(DOCUMENT EXCERPT begins)
JEE Advanced 2023 Paper 1 Q02 Mathematics Coordinate Geometry Parabola Hard

JEE Advanced 2023 Paper 1 · Q02 · Parabola

Let $T_1$ and $T_2$ be two distinct common tangents to the ellipse $E: \dfrac{x^2}{6} + \dfrac{y^2}{3} = 1$ and the parabola $P: y^2 = 12x$. Suppose that the tangent $T_1$ touches $P$ and $E$ at the points $A_1$ and $A_2$, respectively, and the tangent $T_2$ touches $P$ and $E$ at the points $A_4$ and $A_3$, respectively. Then which of the following statements is(are) true?

  1. A. The area of the quadrilateral $A_1 A_2 A_3 A_4$ is $35$ square units
  2. B. The area of the quadrilateral $A_1 A_2 A_3 A_4$ is $36$ square units
  3. C. The tangents $T_1$ and $T_2$ meet the $x$-axis at the point $(-3, 0)$
  4. D. The tangents $T_1$ and $T_2$ meet the $x$-axis at the point $(-6, 0)$
JEE Advanced multi-correct — pick every correct option, then check.
(DOCUMENT EXCERPT ends)
(MATERIAL SUPPLIED begins)
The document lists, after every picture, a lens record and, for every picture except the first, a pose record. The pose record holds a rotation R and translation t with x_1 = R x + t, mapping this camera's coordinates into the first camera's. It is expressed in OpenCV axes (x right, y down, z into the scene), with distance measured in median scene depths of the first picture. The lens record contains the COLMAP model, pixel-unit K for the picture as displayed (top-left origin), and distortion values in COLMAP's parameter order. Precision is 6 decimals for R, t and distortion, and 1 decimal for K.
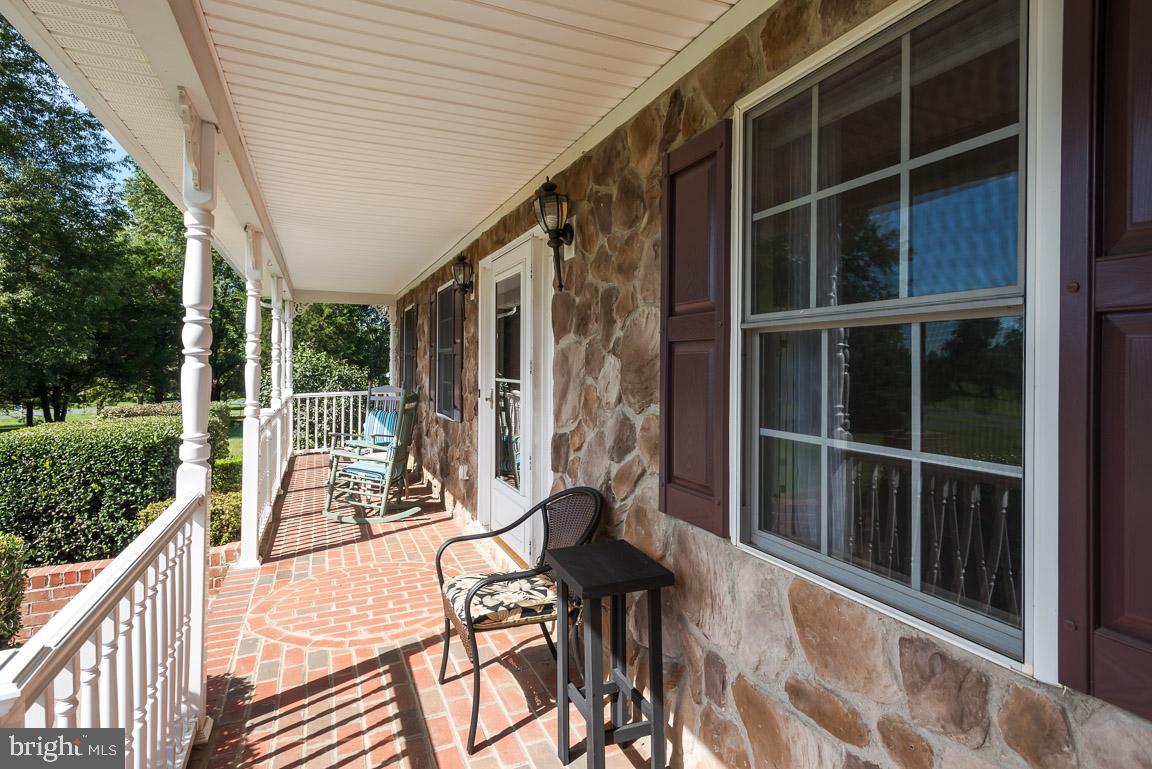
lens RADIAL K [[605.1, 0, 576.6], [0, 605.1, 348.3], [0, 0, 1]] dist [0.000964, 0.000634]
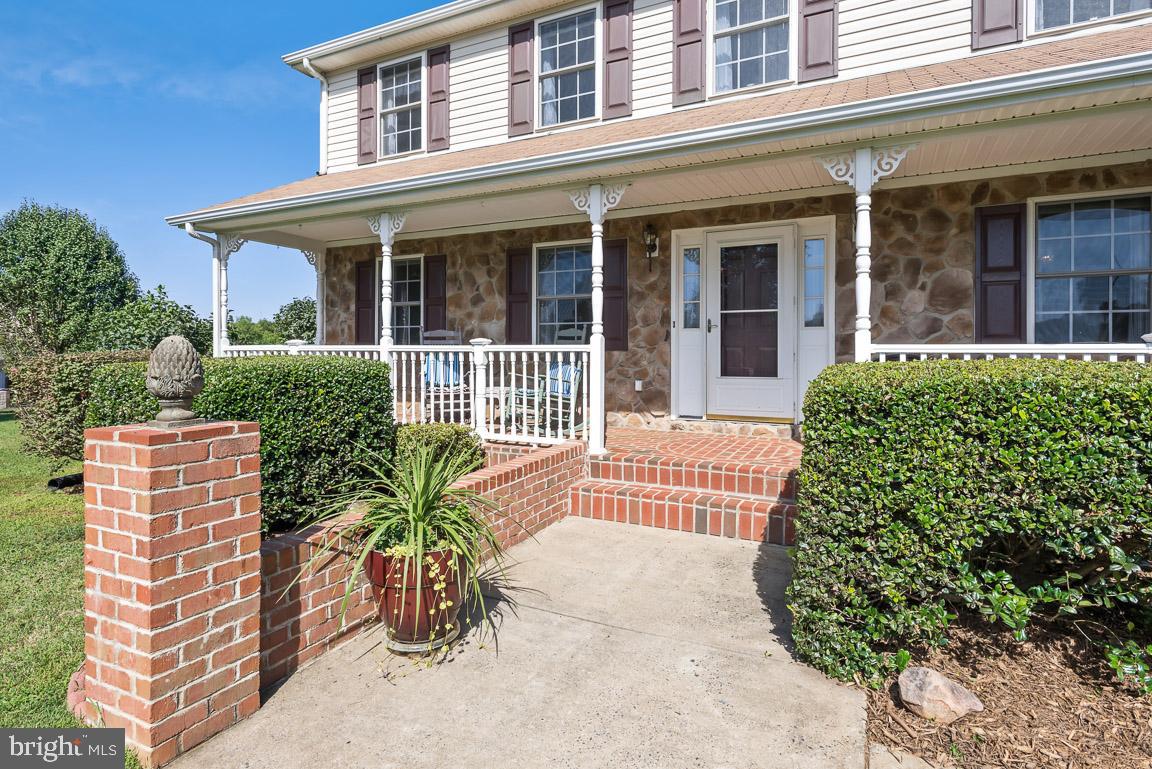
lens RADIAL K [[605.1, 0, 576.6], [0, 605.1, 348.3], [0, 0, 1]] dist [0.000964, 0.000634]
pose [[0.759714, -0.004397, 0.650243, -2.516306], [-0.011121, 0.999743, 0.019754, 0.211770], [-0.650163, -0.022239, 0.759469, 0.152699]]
(MATERIAL SUPPLIED ends)
(MATERIAL SUPPLIED begins)
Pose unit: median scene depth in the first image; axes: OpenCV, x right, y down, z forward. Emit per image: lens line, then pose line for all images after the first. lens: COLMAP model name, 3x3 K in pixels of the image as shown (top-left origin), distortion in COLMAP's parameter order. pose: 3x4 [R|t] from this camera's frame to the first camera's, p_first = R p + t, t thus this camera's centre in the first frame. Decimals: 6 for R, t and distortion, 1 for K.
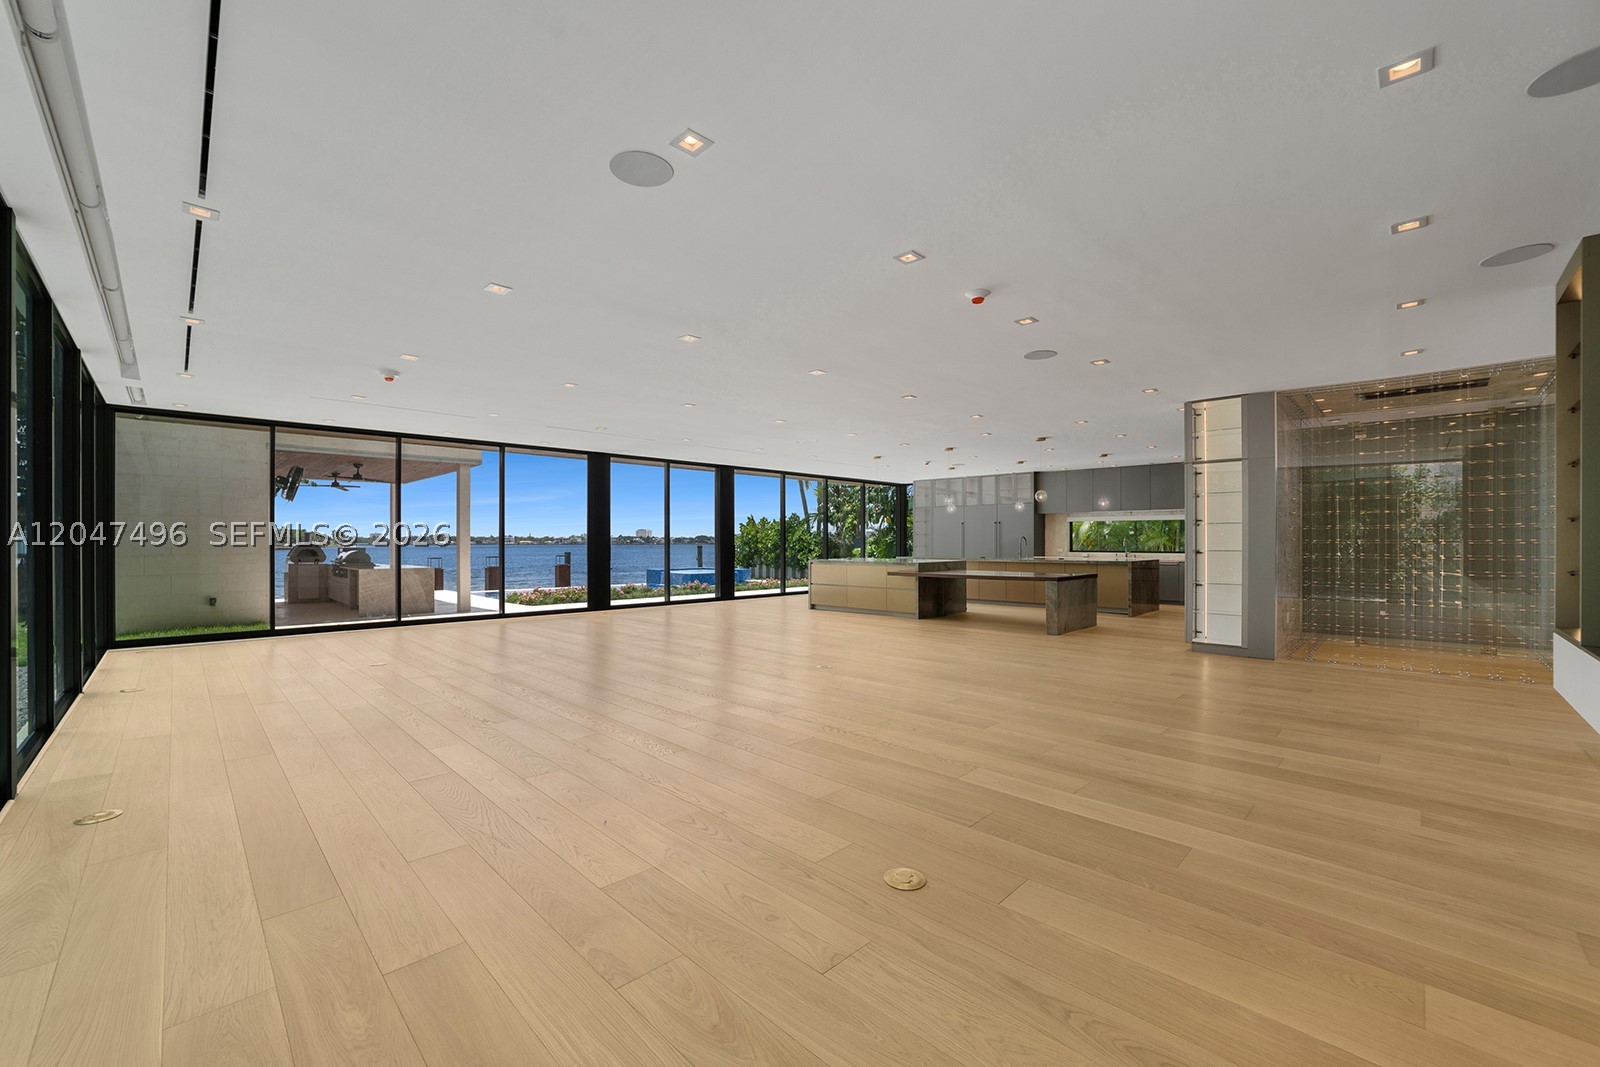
(MATERIAL SUPPLIED ends)
§ WORK INSTRUCTION 1:
Name each point of tangency in the parabola problem, along with the tangent and the curve it belongs to.
§ WORK INSTRUCTION 2:
Transcribe the parabola problem word for word, starting with "JEE Advanced 2023 Paper 1 Q02" and going on through "statements is(are) true?".

§ TASK SOLUTION 1:
- $A_1$: tangent $T_1$ touches parabola $P$
- $A_2$: tangent $T_1$ touches ellipse $E$
- $A_4$: tangent $T_2$ touches parabola $P$
- $A_3$: tangent $T_2$ touches ellipse $E$

§ TASK SOLUTION 2:
JEE Advanced 2023 Paper 1 Q02 Mathematics Coordinate Geometry Parabola Hard

JEE Advanced 2023 Paper 1 · Q02 · Parabola

Let $T_1$ and $T_2$ be two distinct common tangents to the ellipse $E: \dfrac{x^2}{6} + \dfrac{y^2}{3} = 1$ and the parabola $P: y^2 = 12x$. Suppose that the tangent $T_1$ touches $P$ and $E$ at the points $A_1$ and $A_2$, respectively, and the tangent $T_2$ touches $P$ and $E$ at the points $A_4$ and $A_3$, respectively. Then which of the following statements is(are) true?